A convicted terrorist previously jailed alongside the London Bridge killer has won a partial victory in a High Court case against the Ministry of Justice (MoJ) over changes to his licence conditions in the wake of the attack.
Omar Latif, 37, was one of nine men who were jailed in 2012 for terrorism offences relating to an al Qaida-inspired plot to bomb the London Stock Exchange and build a terrorist training camp in Pakistan.
Latif, from Cardiff, was sentenced to 10 years and four months’ imprisonment for attending meetings with the intention of assisting others to prepare or commit acts of terrorism. Future London Bridge attacker Usman Khan was jailed over the same plot at the same hearing.
Omar Latif was automatically released from prison at the halfway point of his sentence in February 2016, and was recalled to prison that September before he was again released on licence in May 2018.
On November 29 2019, Usman Khan fatally stabbed Jack Merritt, 25, and Saskia Jones, 23, at Fishmongers’ Hall in central London while out on licence.
Five days later, Latif – who says he has had “no contact” with Khan since they were in the same prison in 2016 – was told that “senior officials” at the MoJ had imposed new conditions on his licence.

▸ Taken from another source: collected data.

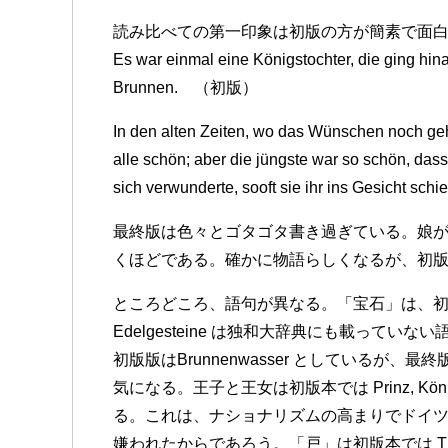
読み比べての第一印象は初版の方が簡素で面
Es war einmal eine Königstochter, die ging hin
Brunnen. （初版）
In den alten Zeiten, wo das Wünschen noch geh
alle schön; aber die jüngste war so schön, dass
sich verwunderte, sooft sie ihr ins Gesicht
最終版は色々とゴタゴタ書き過ぎている。娘
くほどである。確かに物語らしくなるが、初
ところどころ、語句が異なる。「宝石」は、初版本 Ede
Edelgesteine は独和大辞典にも載って
初版版はBrunnenwasser としているが、最終
気になる。王子と王女は初版本では Prinz, König
る。これは、ナショナリズムの高まりでドイツ語
嫌われたからであろう。「戸」は初版本では Thü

At a hearing in February, his lawyers argued the additional conditions, which prevent him from attending “any meetings or gatherings of more than 50 people” or entering the City of London without prior permission, are unlawful.
In a judgment delivered on Wednesday, the High Court ruled that the new licence conditions were initially imposed without giving Latif the opportunity to make representations about them.

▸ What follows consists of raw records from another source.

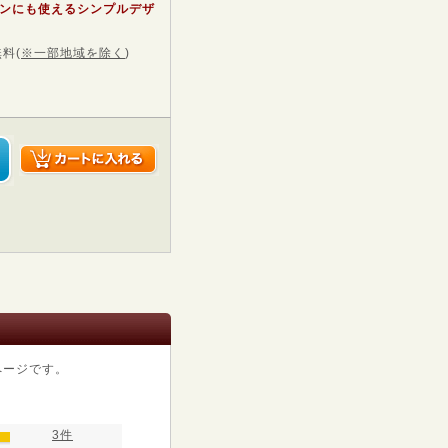
ンにも使えるシンプルデザ
無料
(
※一部地域を除く
)
ページです。
3件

Mr Justice Swift, sitting with the Lord Chief Justice Lord Burnett, said in the ruling that Latif should have been “afforded an opportunity to comment on the proposals to impose the additional conditions”.
However, the judge added that “it is not necessary to quash the decision to add new licence conditions”, as Latif was later given the chance to make representations.

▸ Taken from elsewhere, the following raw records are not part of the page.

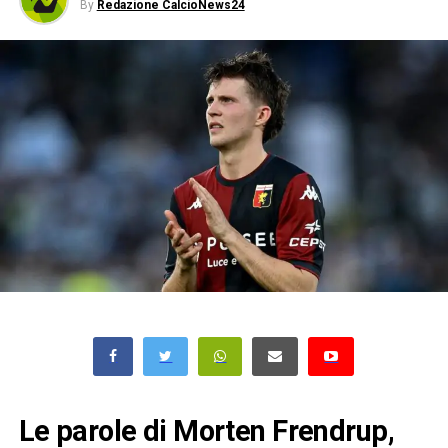
By
Redazione CalcioNews24
Le parole di Morten Frendrup,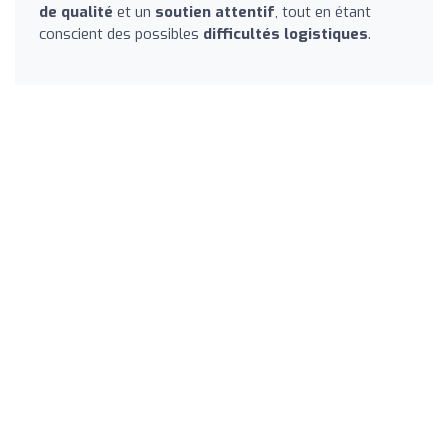
de qualité
et un
soutien attentif
, tout en étant
conscient des possibles
difficultés logistiques
.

The High Court also rejected Latif’s argument that only the Parole Board could vary his licence conditions or that the new conditions were disproportionate.
At the hearing in February, Latif’s barrister Dan Squires QC said the changes to his licence “were not made because of any change to the risk he posed or anything he had said or done”.
Mr Squires said Latif’s behaviour since his release in May 2018 had been “exemplary”, adding that Latif “had no involvement in, or prior knowledge of, the London Bridge attack”.
In the judgment, Mr Justice Swift said a phone conversation informing Latif of the changes to his licence in early December 2019 was “only to explain to the claimant the effect of the new licence conditions, not to ask him whether he had anything to say that might be material to the decision-making process”.
But the judge said Latif was later able to make representations which were considered by probation officers, which meant he was “sufficiently involved in the decision-making process at that point”.